A trickster deity(?) with many forms, but they seem to prefer an anthropomorphic fox. The universe is nauseous at his presence. Every culture seems to have a myth in reference to them; none of those myths agree on anything except the absolute basics. Her terms of address shift randomly and without warning. (Don't worry, it's impossible to use the wrong name or terminology for him; they've already decided how you're going to speak of them. She will still correct you if it's funny, though.)
While it's clear that they can directly manipulate reality itself, this infinite power is only matched by her equally infinite boredom. He mostly uses the ability to distort the very nature of existence to cause inconvenient, improbable things to happen to the people she thinks would have the funniest reaction to it. He seems disinterested by reality at its macroscopic level, bored at the thought of war, universal heat death, the infinite universe, and other such lofty topics; they're most content to meddle in small personal affairs. (There is the potential that she has seriously altered the course of the universe, and that they've altered continuity so that the changes were retroactively always present to begin with. He seems to find that idea a bit overly convoluted for her liking, though, and says not to worry about it.)
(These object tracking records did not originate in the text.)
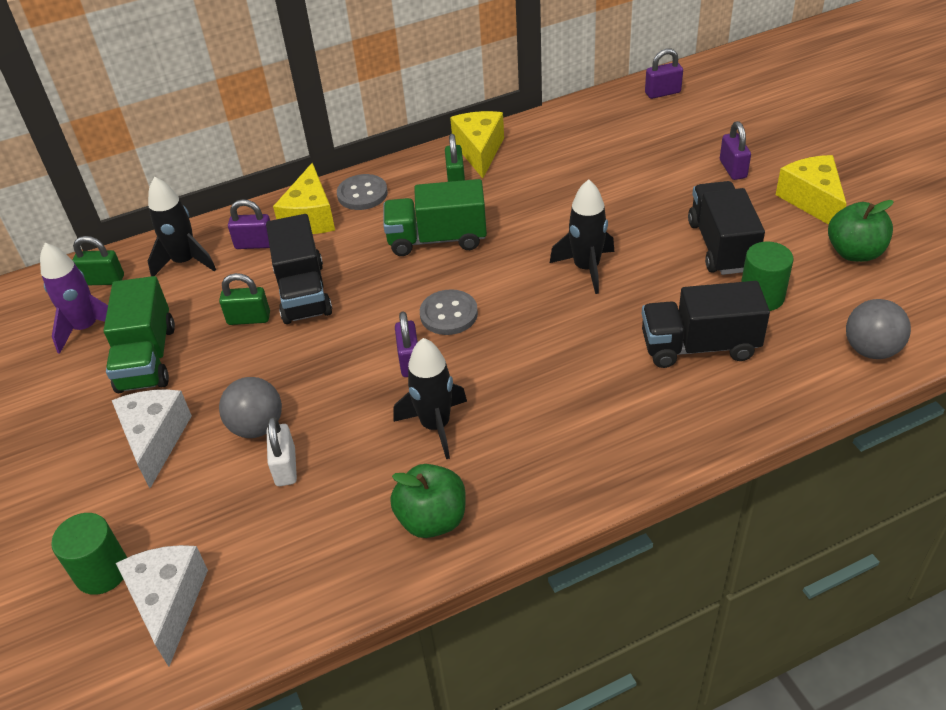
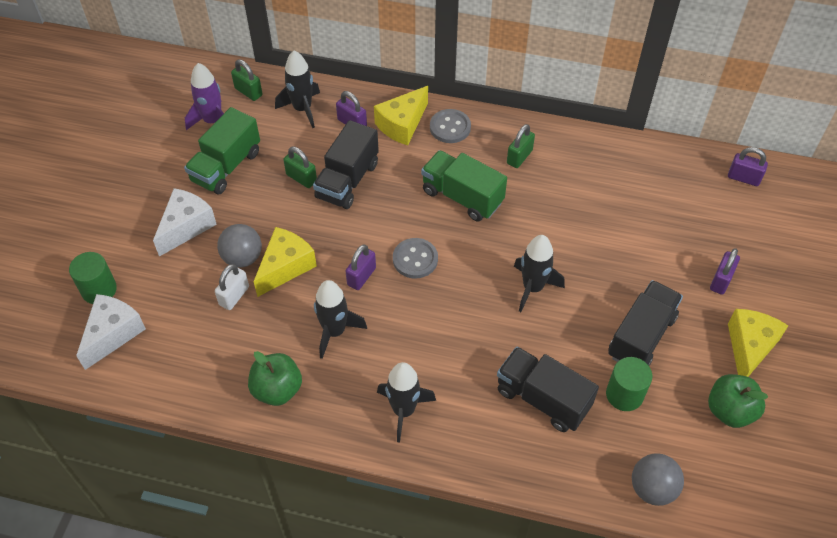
camera: 35 degrees right, 10 degrees up
(479, 151) = (558, 143): yellow cheese -> yellow cheese (285, 267)
(585, 445) = (403, 410): none -> black rocket

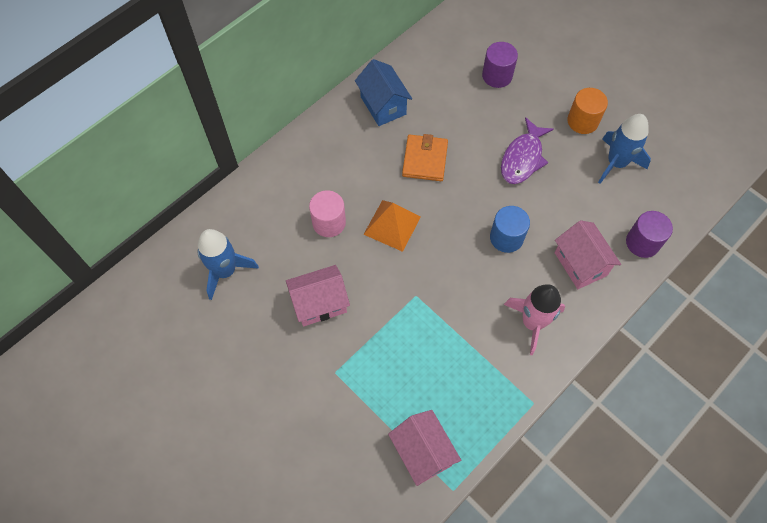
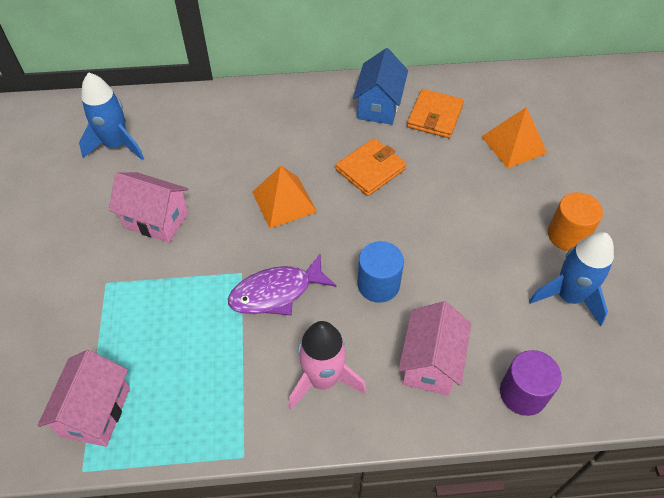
camera: 40 degrees right, 10 degrees down
(329, 222) = (234, 164): pink cylinder -> none
(428, 88) = (435, 116): none -> orange wallet
(497, 76) = (514, 144): purple cylinder -> orange pyramid
(523, 158) = (468, 227): purple fish -> purple fish (276, 292)

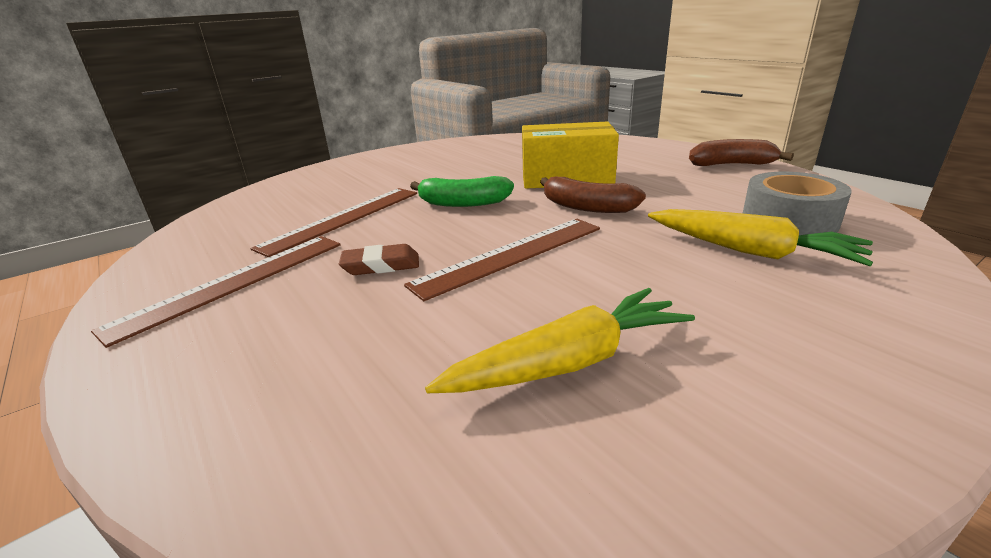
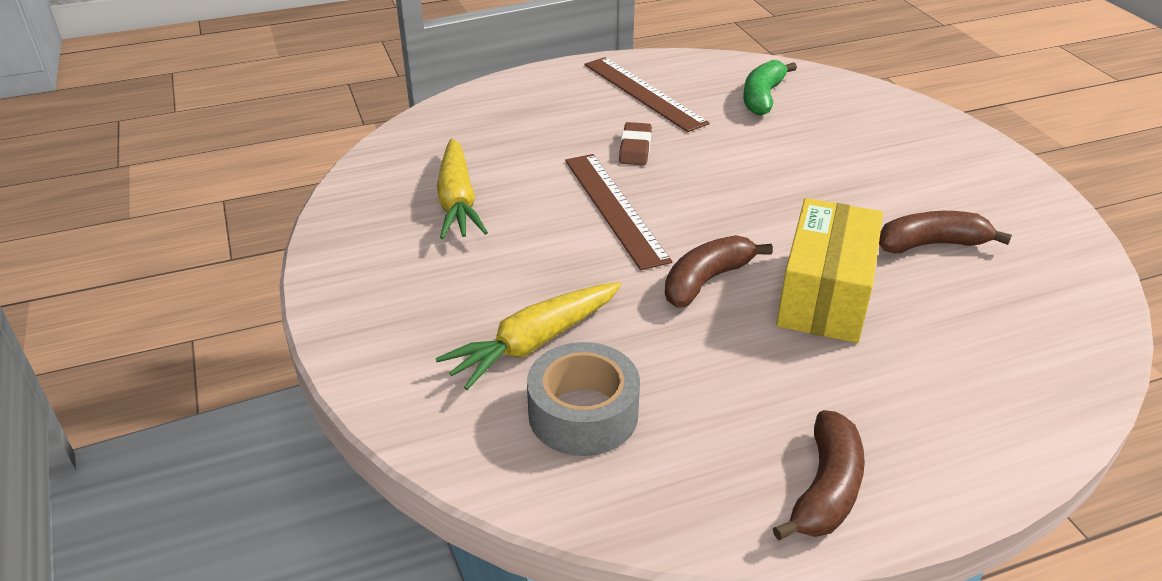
camera: 105 degrees right, 10 degrees up
(343, 219) = (752, 134): brown ruler -> none
(463, 203) = (763, 203): green banana -> green banana (762, 97)
(486, 162) = (931, 244): none -> brown banana

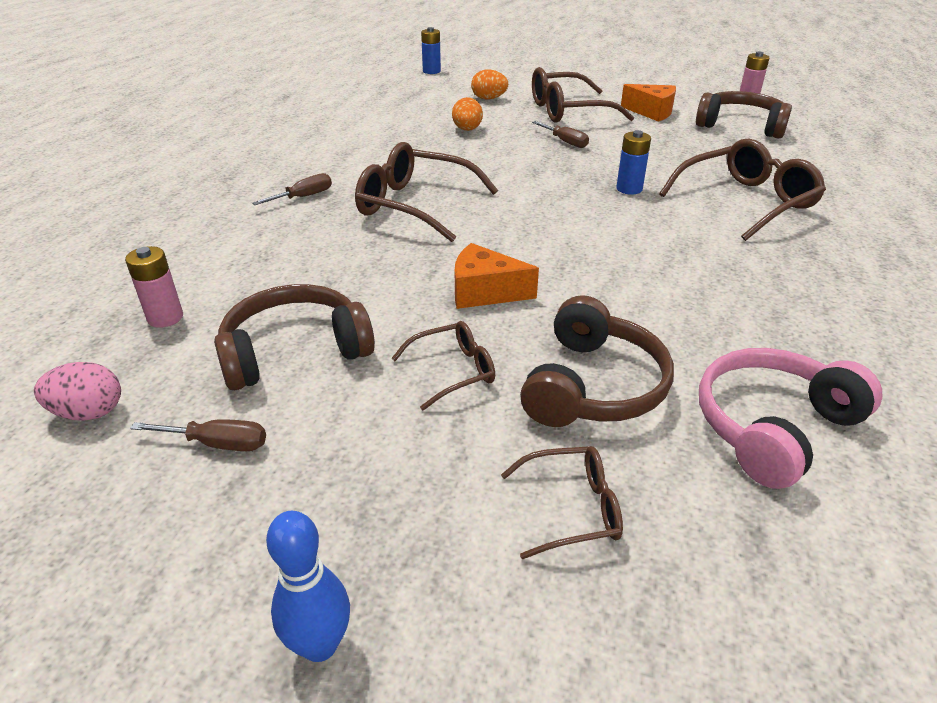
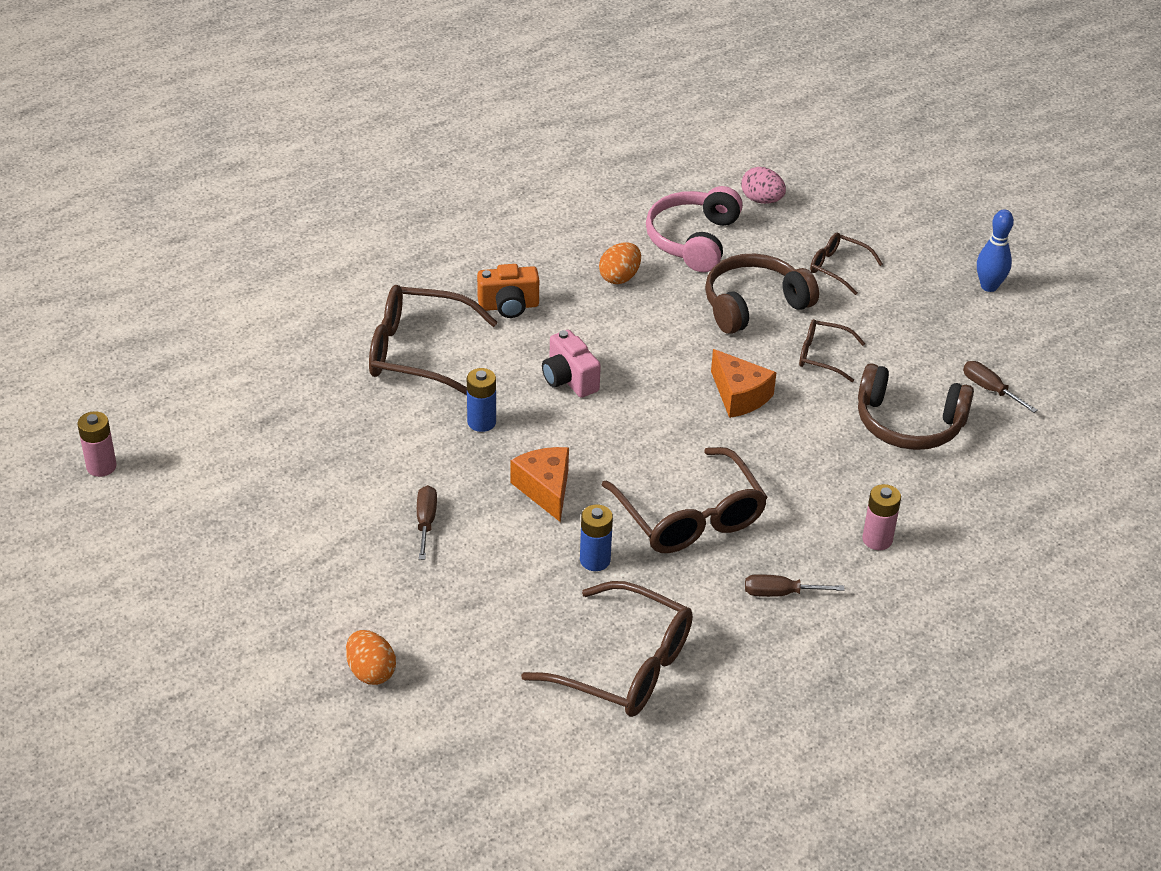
camera: 140 degrees left, 5 degrees up
(89, 412) = (1058, 450): pink egg -> pink egg (761, 200)
(165, 318) = (982, 503): pink battery -> pink battery (877, 539)
(431, 71) = (332, 819): blue battery -> blue battery (595, 560)
(467, 130) = (491, 613): orange egg -> orange egg (619, 277)
(568, 111) = (327, 578): brown glasses -> brown glasses (624, 666)
(627, 236) = (569, 379): none -> pink camera
(651, 112) = (246, 513): orange cheese -> orange cheese (545, 489)
(740, 126) = (213, 433): brown headphones -> none
(767, 259) = (508, 306): none -> orange camera
(773, 427) = (693, 240): pink headphones -> pink headphones turned 105 degrees clockwise

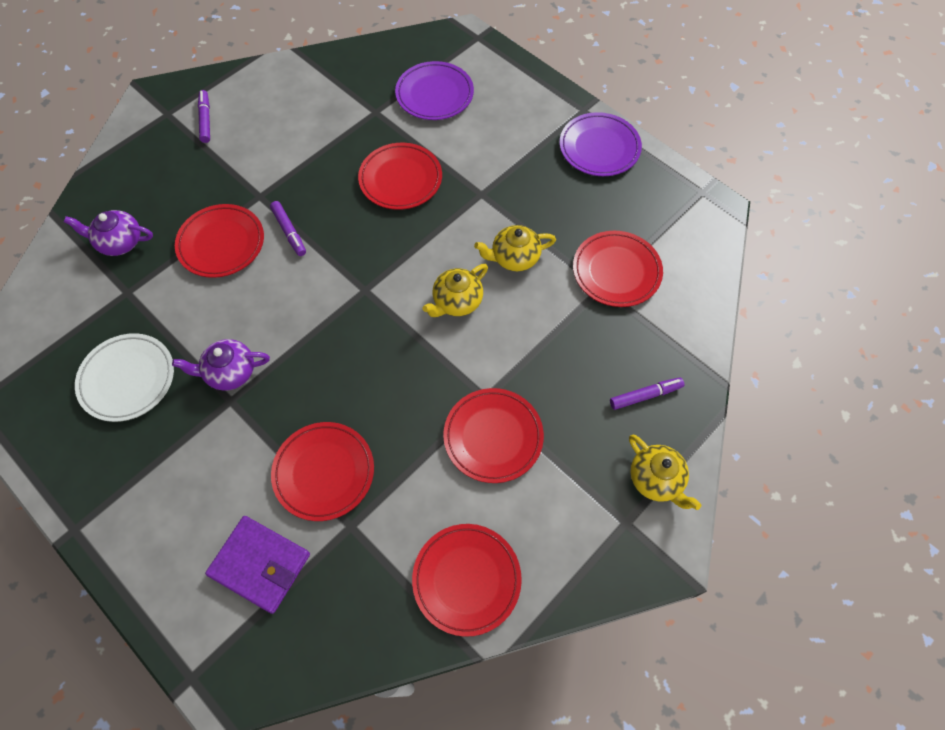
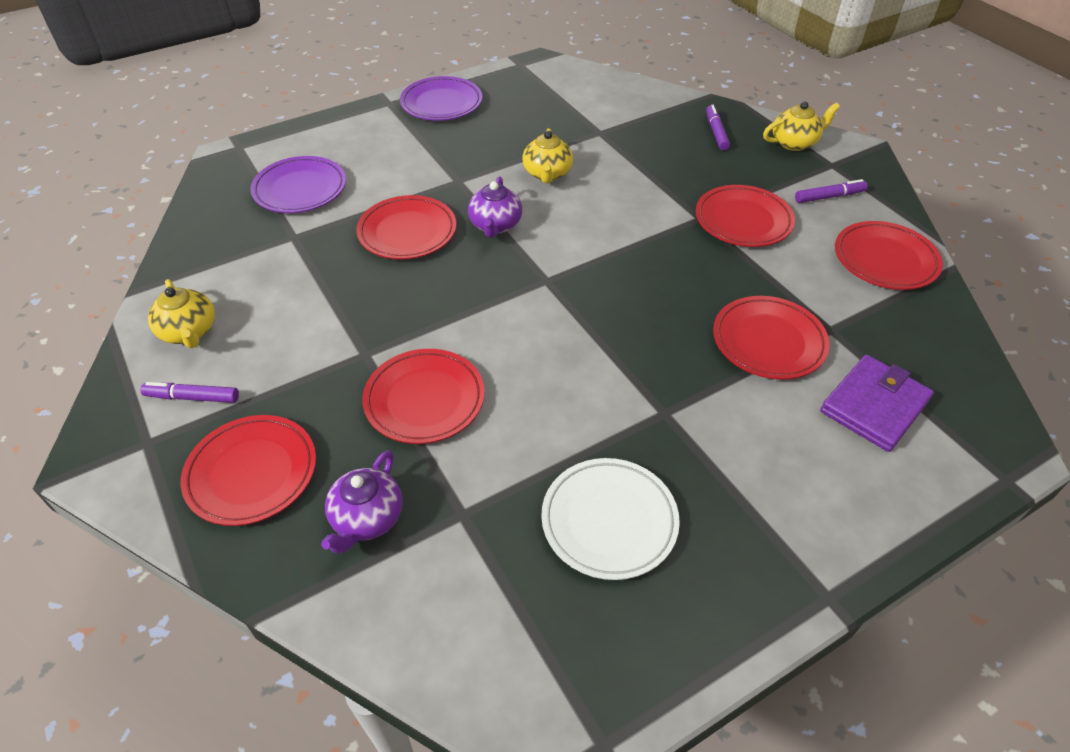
camera: 75 degrees left, 15 degrees down
(230, 372) = (625, 409): purple teapot -> purple teapot (495, 225)
(289, 232) = (436, 332): purple marker -> purple marker (829, 197)
(457, 301) = (585, 218): yellow teapot -> yellow teapot (189, 332)
(616, 271) = (586, 121): red plate -> red plate (252, 473)

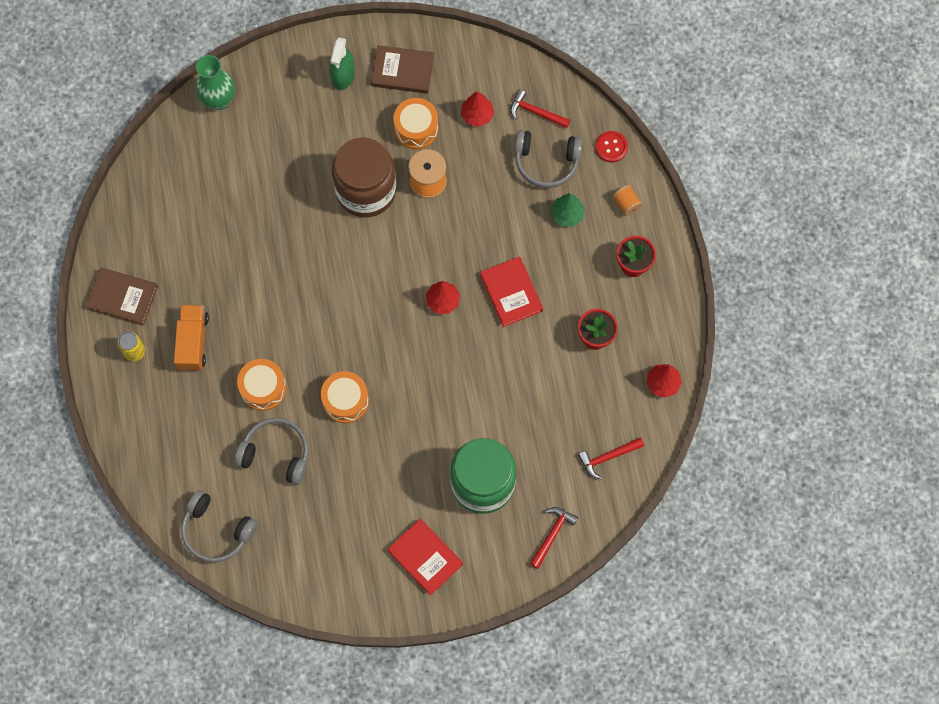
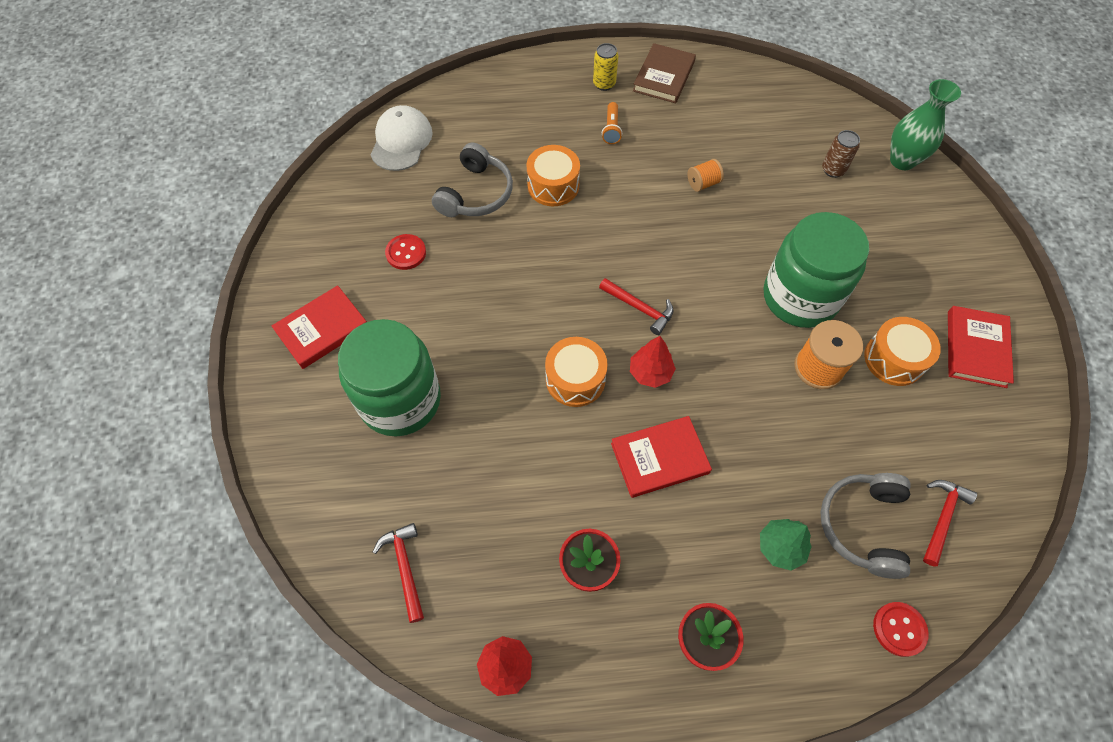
camera: 95 degrees right, 10 degrees down
(193, 342) = (611, 129): orange truck -> orange flashlight
(217, 530) = (401, 141): grey headphones -> white cap
(232, 156) = (833, 170): none -> brown can
(343, 75) = (957, 282): green spray bottle -> none
(344, 503) = (406, 253): none -> red button
(345, 400) = (529, 261): orange drum -> orange drum (575, 379)
(366, 190) = (800, 297): brown jar -> green jar
(402, 71) = (976, 349): brown book -> red book
(477, 115) = (925, 436): red tree -> none
(552, 534) = (313, 480): red hammer -> red hammer (640, 308)
(626, 204) = (803, 643): orange spool -> orange spool (703, 183)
When asked for her past, he gives strange stories. All true, all false.
She was once a mischievous prince who played a cruel joke on a witch, who in retaliation polymorphed him into a fox, unknowingly granting them great magical power. He was an author who became too invested in their work, so that she became trapped within; and without the author, the story itself shattered into uncountable pieces, the winds carrying it far and wide. They’re all in your head, you need to wake up. He’s a strange experiment trapped in a quantum state, only appearing when the fields align “just so”. There was once an enchanted library carrying the original manuscripts for Branch II of “Roman de Renart”; the magic seeped its way into the paper, and the illustrations came to life, releasing Reynard the Fox from the bounds of fiction and into reality. She formed from the gathered thoughts of humankind, the archetypal “trickster” the collective unconscious has unified around for millenia. There was/is/will be someone that fell/falls/will fall into the universe, dissolving into it in all dimensions including time, diluted so thin that they exist in everything and yet remain completely undetectable, with exception of this one discreet point. They got bored of being fictional and became a god about it.
Of these stories, they accept and deny all and nothing.
Reynard’s present is much easier understood than her past; they’re simply looking for entertainment. He’s a bit of a layabout, and they don’t like spending more effort than needed, so she often provides “gifts” to very particular individuals. (Such as Shinobu, who is feeling a bit mixed about it all.)